‘It’s only six-thirty—what could possibly have gone wrong already?’
I run my teeth over my bottom lip, look down into her face, so near, and wish to God things were different—another life kind of different.
‘Do you need to talk it through?’ She takes a swig from her bottle and I can tell she’s putting on a front, following my lead. ‘I’m just going to take a shower and I’ll be right out.’
She starts to move off.
‘Wait! You have a shower in your office?’
Not even Dad’s office has one.
Her eyes flick away, and I wonder what I’ve hit upon now.
‘Liam had it installed so we wouldn’t need to go home after our morning run.’
Of course he did.
I nod, try to appear uninterested, and know I’m failing miserably. ‘No need to rush. It’s not something you can help with.’
No, that mess is all me... Unless she suddenly wants to go another round in her office. This time I won’t be fool enough to demand her verbal confirmation. I’ll happily take the confirmation from her body. Because that had definitely wanted me.
Like mine wants her now.
‘Okay.’ She’s walking away again, and I swear she’s purposely teasing me with the sway of her arse. ‘I’ll be in my office if you change your mind.’
Her office...
I’m treated to a mental replay: her leaning back over her desk, her blouse damp from my mouth, her legs tight around me, my ears filled with the heady moans she gave.
A truce. That’s what you need. That’s what the company needs.
A fuck I could go elsewhere for—because she would never be just a fuck.
* * *
It’s seven-thirty, and I’m itching to cross over the outer office and get this started. Whatever this is. I have no idea what Cain intends to take on—what role he’s going to play—but if he has some grand idea of pushing me out he has a fight on his hands.
I drum my fingernails against the desk and look at my computer screen. My calendar is open, today’s schedule stares back at me, and my heart sinks further in my chest.
Back-to-back meetings. Another day of getting no real work done.
I want to go and brainstorm with our techies—I want to feel the buzz of innovation, of fixing problems people don’t even know they have yet. And instead here I am, suited and booted, ready to talk the talk...but I can forget the walk...the doing.
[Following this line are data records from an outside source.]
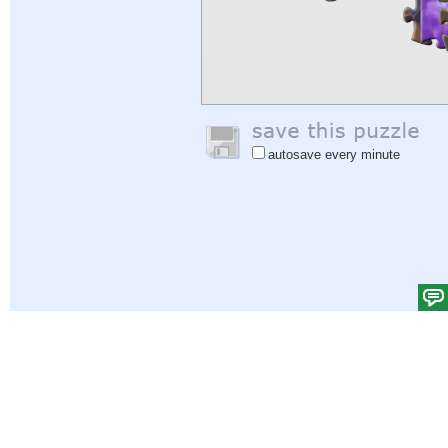
autosave every minute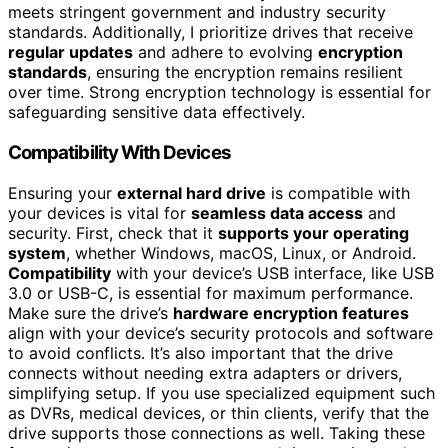
meets stringent government and industry security
standards. Additionally, I prioritize drives that receive
regular updates
and adhere to evolving
encryption
standards
, ensuring the encryption remains resilient
over time. Strong encryption technology is essential for
safeguarding sensitive data effectively.
Compatibility With Devices
Ensuring your
external hard drive
is compatible with
your devices is vital for
seamless data access
and
security. First, check that it
supports your operating
system
, whether Windows, macOS, Linux, or Android.
Compatibility
with your device’s USB interface, like USB
3.0 or USB-C, is essential for maximum performance.
Make sure the drive’s
hardware encryption features
align with your device’s security protocols and software
to avoid conflicts. It’s also important that the drive
connects without needing extra adapters or drivers,
simplifying setup. If you use specialized equipment such
as DVRs, medical devices, or thin clients, verify that the
drive supports those connections as well. Taking these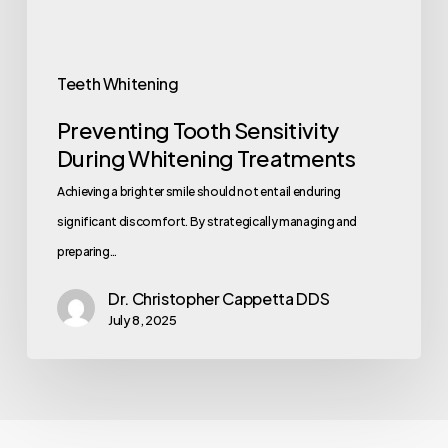
Teeth Whitening
Preventing Tooth Sensitivity
During Whitening Treatments
Achieving a brighter smile should not entail enduring
significant discomfort. By strategically managing and
preparing…
Dr. Christopher Cappetta DDS
July 8, 2025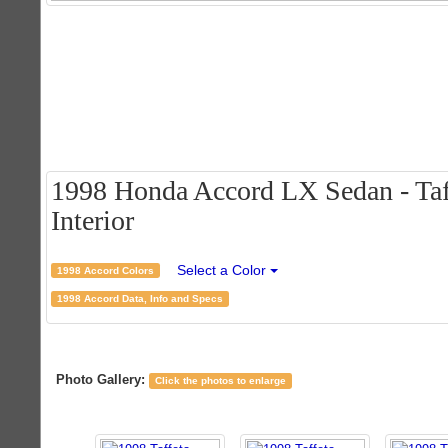
1998 Honda Accord LX Sedan - Taff
Interior
Select a Color
1998 Accord Colors
1998 Accord Data, Info and Specs
Photo Gallery:
Click the photos to enlarge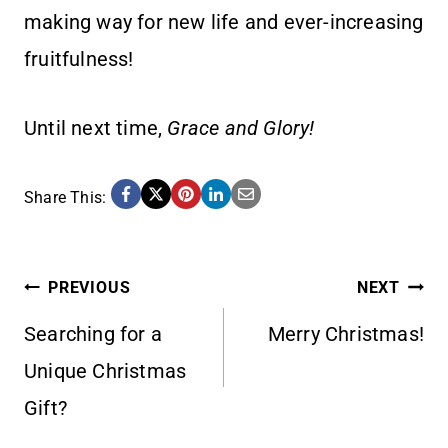
making way for new life and ever-increasing
fruitfulness!
Until next time,
Grace and Glory!
Share This:
POST
PREVIOUS
NEXT
Searching for a
Merry Christmas!
NAVIGATION
Unique Christmas
Gift?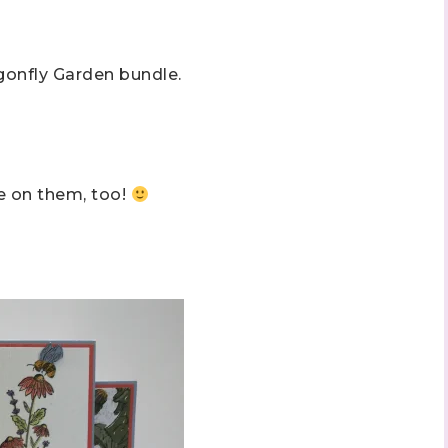
gonfly Garden bundle.
ee on them, too!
Although come to think of it, now Cain is here maybe it doesn’t have to be that way. The idea sparks a hopeful flutter inside me. Can I relinquish enough control to go back to what I really want to be doing?
And have him slowly push you out?
No way.
I immediately quash the idea. I don’t know what his intentions are, and on top of that do I really trust him? Do I really believe he won’t run again? What if this is some fleeting interruption for him, during which he shakes things up and then bails? What then?
There’s movement in the outer office and I see the early birds are starting to arrive. I give a small smile through the glass in acknowledgment and push up out of my seat. He said eight, but he’s here, I’m here, and I can’t stand this stomach-churning wait any longer.
I leave my office, taking my coffee with me, and my pulse starts to thrum in my veins. Nerves. Dogged lust. I’m not sure which, but my mouth is dry. I sip my coffee and try to tell myself this is just like any other meeting.
His door is ajar, but as I go to rap on it my hand stills in mid-air. The last time I crossed this threshold it was shortly after the crash. Marie wanted Robert’s personal effects to be taken home, and I didn’t want to put anyone else through the pain of doing it.
His PA had served him for thirty years; she’d suffered his loss like a family member. And as for me... Well, it was something I could do to be useful—anything to distract myself from my own grief.